TITLE

Vitamin D Deficiency is Comparatively More Prevalent in Female Children with Type 1 Diabetes in a High Vitamin D Deficiency Risk Country

AUTHOR(S)
Alshamsan, Fatimah; Elgabry, Eman; Bin-Abbas, Bassam
PUB. DATE
April 2014
SOURCE
Middle East Journal of Family Medicine;Apr2014, Vol. 12 Issue 3, p30
SOURCE TYPE
Academic Journal
DOC. TYPE
Article
ABSTRACT
Background: Vitamin D plays a very important role in maintaining a healthy skeleton. An individual with a deficiency of vitamin D is at a higher bone fracture risk. Type 1 diabetic adolescents show a lower peak bone mass in comparison with healthy peers, which may increase the risk of bone fracture at a later age. Thus, maintenance of a sufficient vitamin D level through optimal supply may be significantly important for healthy bones in children with type 1 diabetes. Methods: This study comprised 100 children with type-1 diabetes and 100 non-diabetics. Serum 25-hydroxy-vitamin D, PTH, total serum calcium, phosphate, and alkaline phosphatase, were measured. Age, gender, and duration of type 1 diabetes were accounted. Body mass index was also calculated. The data obtained were analyzed by SPSS v.19 program according to the age, sex and vitamin D deficiency level.

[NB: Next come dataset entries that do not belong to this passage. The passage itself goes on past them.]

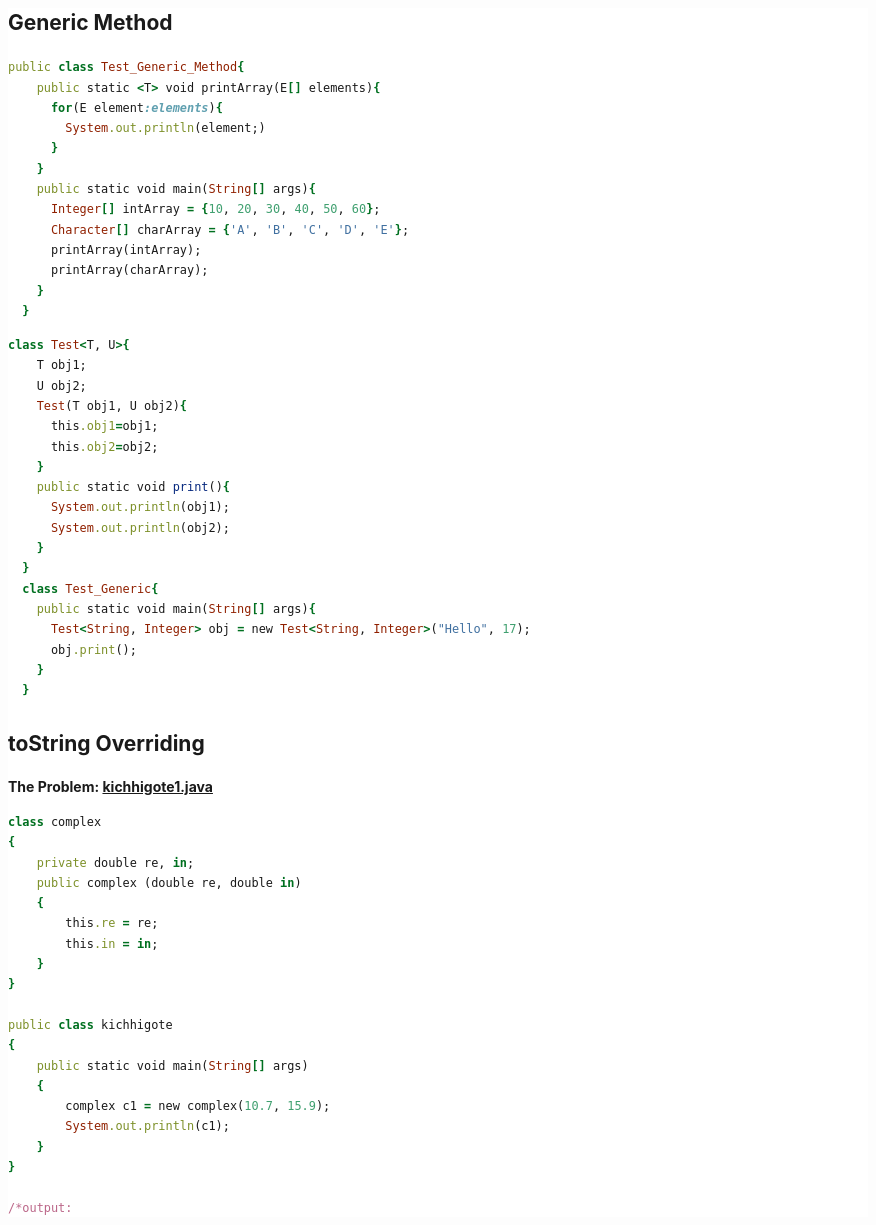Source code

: ## Generic Method  
```ruby
public class Test_Generic_Method{
    public static <T> void printArray(E[] elements){
      for(E element:elements){
        System.out.println(element;)
      }
    }
    public static void main(String[] args){
      Integer[] intArray = {10, 20, 30, 40, 50, 60};
      Character[] charArray = {'A', 'B', 'C', 'D', 'E'};
      printArray(intArray);
      printArray(charArray);
    }
  }
```

```ruby
class Test<T, U>{
    T obj1;
    U obj2;
    Test(T obj1, U obj2){
      this.obj1=obj1;
      this.obj2=obj2;
    }
    public static void print(){
      System.out.println(obj1);
      System.out.println(obj2);
    }
  }
  class Test_Generic{
    public static void main(String[] args){
      Test<String, Integer> obj = new Test<String, Integer>("Hello", 17);
      obj.print();
    }
  }
```

## toString Overriding  

**The Problem: [kichhigote1.java](https://github.com/subhajyoti-prusty/College_Assignments/blob/14ca388da5c9204b8ca4c20f2cf786e4dc16adf0/SEM_4/CSW/Class%20Lecture/13_Generics/1_toString%20Overriding/kichhigote.java)**  
```ruby
class complex
{
    private double re, in;
    public complex (double re, double in)
    {
        this.re = re;
        this.in = in;
    }
}

public class kichhigote
{
    public static void main(String[] args)
    {
        complex c1 = new complex(10.7, 15.9);
        System.out.println(c1);
    }
}

/*output:
```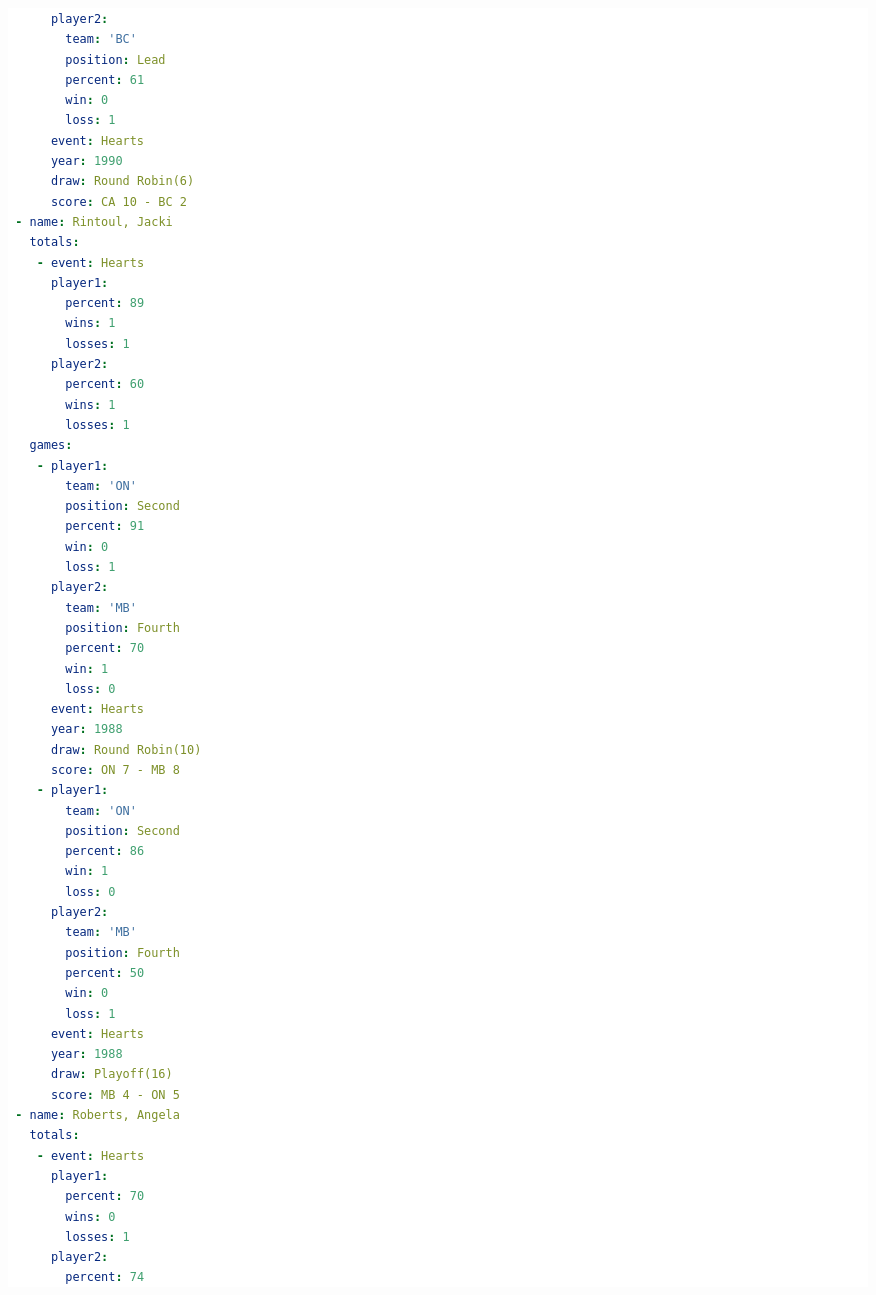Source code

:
 ```yaml
      player2:
        team: 'BC'
        position: Lead
        percent: 61
        win: 0
        loss: 1
      event: Hearts
      year: 1990
      draw: Round Robin(6)
      score: CA 10 - BC 2
 - name: Rintoul, Jacki
   totals:
    - event: Hearts
      player1:
        percent: 89
        wins: 1
        losses: 1
      player2:
        percent: 60
        wins: 1
        losses: 1
   games:
    - player1:
        team: 'ON'
        position: Second
        percent: 91
        win: 0
        loss: 1
      player2:
        team: 'MB'
        position: Fourth
        percent: 70
        win: 1
        loss: 0
      event: Hearts
      year: 1988
      draw: Round Robin(10)
      score: ON 7 - MB 8
    - player1:
        team: 'ON'
        position: Second
        percent: 86
        win: 1
        loss: 0
      player2:
        team: 'MB'
        position: Fourth
        percent: 50
        win: 0
        loss: 1
      event: Hearts
      year: 1988
      draw: Playoff(16)
      score: MB 4 - ON 5
 - name: Roberts, Angela
   totals:
    - event: Hearts
      player1:
        percent: 70
        wins: 0
        losses: 1
      player2:
        percent: 74
```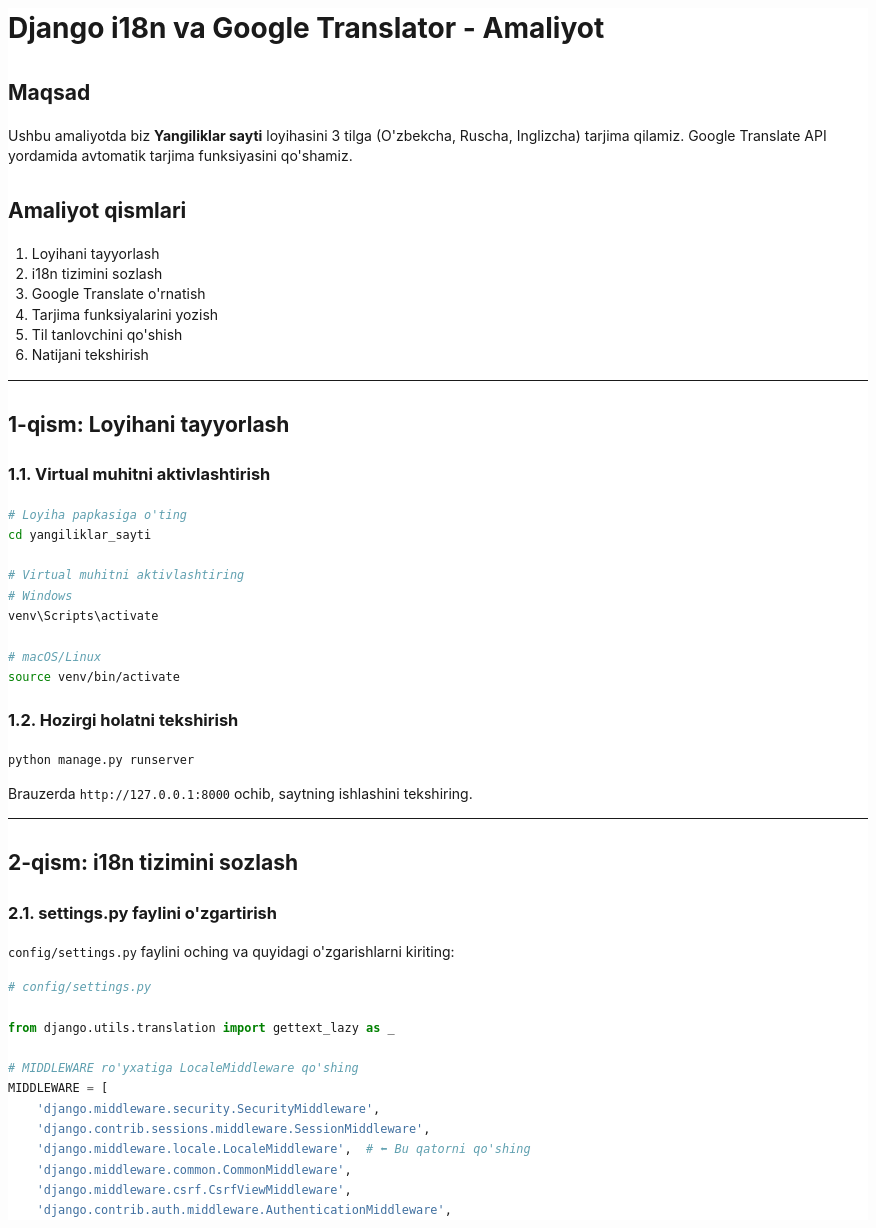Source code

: # Django i18n va Google Translator - Amaliyot

## Maqsad

Ushbu amaliyotda biz **Yangiliklar sayti** loyihasini 3 tilga (O'zbekcha, Ruscha, Inglizcha) tarjima qilamiz. Google Translate API yordamida avtomatik tarjima funksiyasini qo'shamiz.

## Amaliyot qismlari

1. Loyihani tayyorlash
2. i18n tizimini sozlash
3. Google Translate o'rnatish
4. Tarjima funksiyalarini yozish
5. Til tanlovchini qo'shish
6. Natijani tekshirish

---

## 1-qism: Loyihani tayyorlash

### 1.1. Virtual muhitni aktivlashtirish

```bash
# Loyiha papkasiga o'ting
cd yangiliklar_sayti

# Virtual muhitni aktivlashtiring
# Windows
venv\Scripts\activate

# macOS/Linux
source venv/bin/activate
```

### 1.2. Hozirgi holatni tekshirish

```bash
python manage.py runserver
```

Brauzerda `http://127.0.0.1:8000` ochib, saytning ishlashini tekshiring.

---

## 2-qism: i18n tizimini sozlash

### 2.1. settings.py faylini o'zgartirish

`config/settings.py` faylini oching va quyidagi o'zgarishlarni kiriting:

```python
# config/settings.py

from django.utils.translation import gettext_lazy as _

# MIDDLEWARE ro'yxatiga LocaleMiddleware qo'shing
MIDDLEWARE = [
    'django.middleware.security.SecurityMiddleware',
    'django.contrib.sessions.middleware.SessionMiddleware',
    'django.middleware.locale.LocaleMiddleware',  # ⬅️ Bu qatorni qo'shing
    'django.middleware.common.CommonMiddleware',
    'django.middleware.csrf.CsrfViewMiddleware',
    'django.contrib.auth.middleware.AuthenticationMiddleware',
```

Results: Out of 100 children 84 (84%) were vitamin D deficient (compared to control; 58%), defined as a 25-hydroxy-vitamin-D level below 50 nmol/L. The deficiency was found directly proportional to the age. Female children showed higher prevalence of vitamin D deficiency compared to males (59%). Despite the high prevalence of vitamin D deficiency, we found a lower prevalence of secondary hypertrophy in children and adolescent patients. Conclusions: Prevalence of vitamin D deficiency in diabetic children and adolescents is high. Females are significantly associated with the vitamin D deficiency. Therefore, screening for vitamin D deficiency in children and particularly in girls is recommended in the studied population.